The five metals are in the fourth row of the periodic table on the left. Melting point values increase going across the table with K < Ca < Sc < Ti < V. The number of valence electrons for each metal atom is this: K 1; Ca 2, Sc 3, Ti 4, V 5. Increasing number of valence electrons should lead to increased attractions among valence electrons and atomic cores. Increased attraction means that a higher temperature is required for the atoms to have sufficient energy to overcome attractions of their neighbors and move more freely in the liquid state. Therefore more valence electrons should correlate with higher melting points.

More valence electrons produce stronger metallic bonding. The harder a substance is the more difficult it is to make a dent in the surface. Making a dent means moving one part of the substance away from another and that should be harder the stronger the attractions are among the atoms. Therefore hardness should increase from left to right across the periodic table: K softer than Ca softer than Sc softer than Ti softer than V. (You can look up hardness values in Wikipedia to check this prediction.)
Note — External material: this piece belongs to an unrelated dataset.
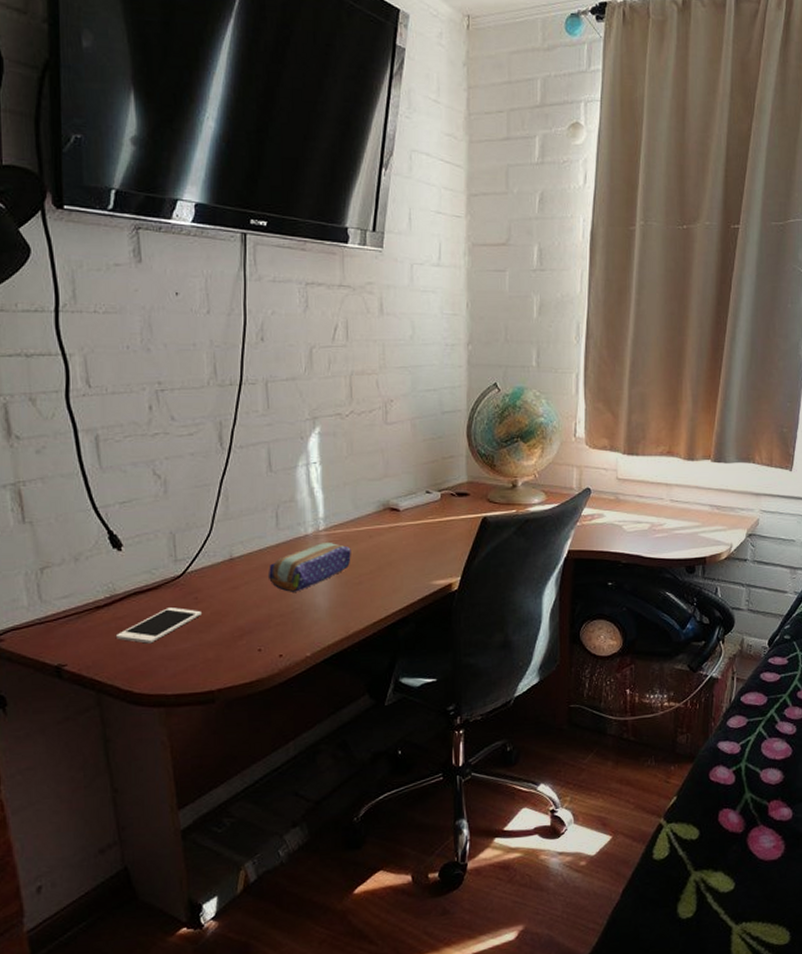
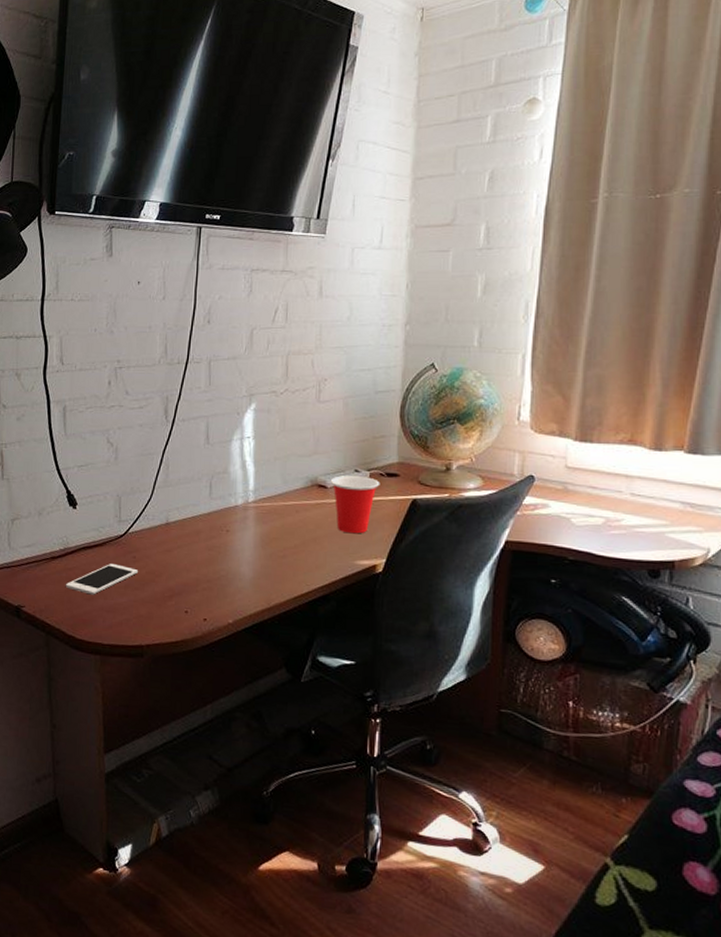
pencil case: present [269,541,351,592] -> none [199,513,278,560]
cup: none [402,497,452,555] -> present [330,475,380,534]

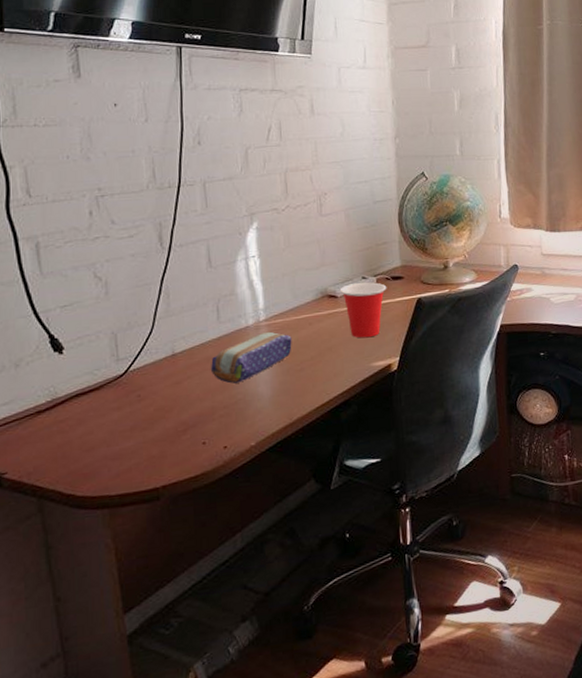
cell phone: present [65,564,138,595] -> none [57,406,144,445]
pencil case: none [199,513,278,560] -> present [211,331,292,384]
If the valence electrons are not associated with any specific atomic nucleus and core electrons, the valence electrons should be able to move easily from one atom to another. If an electric potential difference (voltage) is applied to the metal by attaching the positive and negative terminals of a battery to the metal in two places, electrons can move away from the negative terminal and toward the positive terminal, producing electric current.